ATOX1 has a ferrodoxin-like βαββαβ fold and coordinates to Cu(I) via a MXCXXC binding motif located in between the first β-sheet and α-helix. The metal binding motif is largely solvent exposed in Apo-ATOX1 and a conformational change is induced upon coordination to Cu(I). Cu(I) is coordinated in a distorted linear geometry to sulfurs of cystine to form a bond angle of 120°. The overall -1 charge of the primary coordination sphere is stabilized through the secondary coordination sphere that contains a proximal positively charged lysine. ATOX1 also binds Hg(II), Cd(II), Ag(I), and cisplatin via this motif, but a physiological role, if any, is not yet known.

== Metal transfer ==

Model of ligand exchange copper transfer from Atx1 to Ccc2

ATOX1 transfers Cu(I) to transporters ATP7A and ATP7B. Transfer occurs via a ligand exchange mechanism, where Cu(I) transiently adopts a 3-coordinate geometry with cysteine ligands from ATOX1 and the associated transporter. The ligand exchange mechanism allows for faster exchange than a diffusion mechanism and imparts specificity for both the metal and transporter. Since the ligand exchange accelerates that transfer and the reaction has a shallow thermodynamic gradient, it is said to be under kinetic control rather than thermodynamic control.

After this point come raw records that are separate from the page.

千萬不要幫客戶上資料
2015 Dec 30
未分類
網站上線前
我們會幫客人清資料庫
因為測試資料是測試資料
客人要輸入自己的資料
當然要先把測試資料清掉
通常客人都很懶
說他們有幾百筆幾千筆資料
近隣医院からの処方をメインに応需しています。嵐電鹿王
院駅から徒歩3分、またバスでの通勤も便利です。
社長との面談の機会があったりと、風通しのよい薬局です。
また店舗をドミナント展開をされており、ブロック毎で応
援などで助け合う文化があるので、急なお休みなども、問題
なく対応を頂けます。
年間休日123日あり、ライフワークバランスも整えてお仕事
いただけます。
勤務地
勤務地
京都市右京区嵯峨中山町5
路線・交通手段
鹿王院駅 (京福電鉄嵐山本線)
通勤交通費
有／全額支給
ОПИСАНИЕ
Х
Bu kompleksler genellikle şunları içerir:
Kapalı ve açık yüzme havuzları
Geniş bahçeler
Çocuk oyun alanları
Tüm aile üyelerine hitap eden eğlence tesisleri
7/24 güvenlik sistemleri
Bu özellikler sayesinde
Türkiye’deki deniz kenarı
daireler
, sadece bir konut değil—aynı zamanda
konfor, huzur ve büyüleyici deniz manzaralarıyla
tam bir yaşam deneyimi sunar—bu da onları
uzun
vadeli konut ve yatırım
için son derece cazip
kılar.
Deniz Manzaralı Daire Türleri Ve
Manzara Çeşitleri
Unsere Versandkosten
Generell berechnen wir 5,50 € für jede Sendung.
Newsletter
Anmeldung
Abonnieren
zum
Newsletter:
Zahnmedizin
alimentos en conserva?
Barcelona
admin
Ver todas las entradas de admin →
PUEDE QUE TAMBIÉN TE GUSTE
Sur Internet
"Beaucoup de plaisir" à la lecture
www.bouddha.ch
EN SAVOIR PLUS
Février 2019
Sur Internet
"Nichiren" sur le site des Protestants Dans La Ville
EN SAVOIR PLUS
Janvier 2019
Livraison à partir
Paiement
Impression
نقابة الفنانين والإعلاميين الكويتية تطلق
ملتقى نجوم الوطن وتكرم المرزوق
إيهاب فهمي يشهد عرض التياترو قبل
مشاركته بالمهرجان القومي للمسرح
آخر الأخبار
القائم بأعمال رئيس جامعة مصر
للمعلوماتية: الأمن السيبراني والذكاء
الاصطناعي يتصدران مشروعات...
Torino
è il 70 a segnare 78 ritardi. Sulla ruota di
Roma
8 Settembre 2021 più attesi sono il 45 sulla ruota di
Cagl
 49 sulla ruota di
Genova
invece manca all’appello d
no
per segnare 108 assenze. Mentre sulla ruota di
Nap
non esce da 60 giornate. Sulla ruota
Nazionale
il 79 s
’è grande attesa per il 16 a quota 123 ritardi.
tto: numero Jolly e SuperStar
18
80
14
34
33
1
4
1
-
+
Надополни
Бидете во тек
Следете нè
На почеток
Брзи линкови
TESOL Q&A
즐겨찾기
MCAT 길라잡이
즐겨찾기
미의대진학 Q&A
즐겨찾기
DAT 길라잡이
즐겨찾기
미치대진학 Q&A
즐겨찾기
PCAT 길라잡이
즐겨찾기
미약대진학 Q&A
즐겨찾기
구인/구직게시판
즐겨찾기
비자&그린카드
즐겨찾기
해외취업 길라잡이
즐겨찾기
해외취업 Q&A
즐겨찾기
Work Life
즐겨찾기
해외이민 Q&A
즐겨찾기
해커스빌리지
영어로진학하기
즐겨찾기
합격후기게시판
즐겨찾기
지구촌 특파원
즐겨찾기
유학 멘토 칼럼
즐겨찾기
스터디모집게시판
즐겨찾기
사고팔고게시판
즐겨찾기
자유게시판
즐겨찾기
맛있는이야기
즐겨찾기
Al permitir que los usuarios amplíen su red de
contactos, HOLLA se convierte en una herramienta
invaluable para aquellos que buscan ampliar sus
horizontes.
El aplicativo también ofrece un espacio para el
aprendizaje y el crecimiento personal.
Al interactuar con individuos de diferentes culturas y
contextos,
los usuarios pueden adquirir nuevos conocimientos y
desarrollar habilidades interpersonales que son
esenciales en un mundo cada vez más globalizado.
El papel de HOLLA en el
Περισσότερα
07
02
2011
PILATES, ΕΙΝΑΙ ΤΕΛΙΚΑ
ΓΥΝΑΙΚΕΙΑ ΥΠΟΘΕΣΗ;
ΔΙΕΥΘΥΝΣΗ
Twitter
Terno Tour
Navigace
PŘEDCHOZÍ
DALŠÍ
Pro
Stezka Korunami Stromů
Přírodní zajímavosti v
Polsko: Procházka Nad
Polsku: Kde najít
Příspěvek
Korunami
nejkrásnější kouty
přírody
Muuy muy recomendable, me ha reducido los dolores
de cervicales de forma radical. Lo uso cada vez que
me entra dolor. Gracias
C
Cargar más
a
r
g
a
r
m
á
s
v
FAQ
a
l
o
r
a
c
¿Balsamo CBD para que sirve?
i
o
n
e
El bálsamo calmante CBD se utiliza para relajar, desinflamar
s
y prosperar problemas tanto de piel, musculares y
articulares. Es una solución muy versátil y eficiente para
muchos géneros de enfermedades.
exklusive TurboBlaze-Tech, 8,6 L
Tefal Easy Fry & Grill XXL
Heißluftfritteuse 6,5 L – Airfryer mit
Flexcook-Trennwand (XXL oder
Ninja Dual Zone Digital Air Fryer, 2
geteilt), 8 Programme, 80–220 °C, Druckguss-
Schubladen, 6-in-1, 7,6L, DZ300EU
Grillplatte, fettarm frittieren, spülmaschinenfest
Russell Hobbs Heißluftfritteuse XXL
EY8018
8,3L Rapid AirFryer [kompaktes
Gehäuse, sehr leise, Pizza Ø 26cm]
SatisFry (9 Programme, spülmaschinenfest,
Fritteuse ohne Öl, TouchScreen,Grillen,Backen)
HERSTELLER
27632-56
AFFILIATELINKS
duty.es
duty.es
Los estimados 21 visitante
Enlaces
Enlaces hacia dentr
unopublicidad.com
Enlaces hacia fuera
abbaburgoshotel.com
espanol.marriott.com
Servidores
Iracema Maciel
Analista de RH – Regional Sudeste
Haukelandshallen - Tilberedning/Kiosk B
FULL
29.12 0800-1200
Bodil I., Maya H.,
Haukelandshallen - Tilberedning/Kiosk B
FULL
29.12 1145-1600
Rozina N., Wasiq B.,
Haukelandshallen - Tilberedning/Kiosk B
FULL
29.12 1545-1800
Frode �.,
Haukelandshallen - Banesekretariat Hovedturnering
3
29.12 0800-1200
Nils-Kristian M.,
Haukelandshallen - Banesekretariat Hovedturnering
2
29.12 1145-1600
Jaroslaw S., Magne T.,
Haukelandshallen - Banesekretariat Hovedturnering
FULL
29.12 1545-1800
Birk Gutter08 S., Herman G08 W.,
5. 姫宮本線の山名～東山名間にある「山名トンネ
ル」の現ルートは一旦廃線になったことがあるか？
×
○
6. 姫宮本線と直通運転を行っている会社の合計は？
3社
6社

== Clinical significance ==

Although there are presently no known diseases directly associated with ATOX1 malfunction, there is currently active research in a few areas:
- There is a link between ATOX1 levels and sensitivity of cells for Pt-based drugs like cisplatin.
- The mechanism of ammonium tetrathiomolybdate [NH_{4}]_{2}MoS_{4} treatment of Wilson's Disease is under review. Since ATOX1 forms a stable complex tetrathiomolybdate, it is being studied as the potential therapeutic target.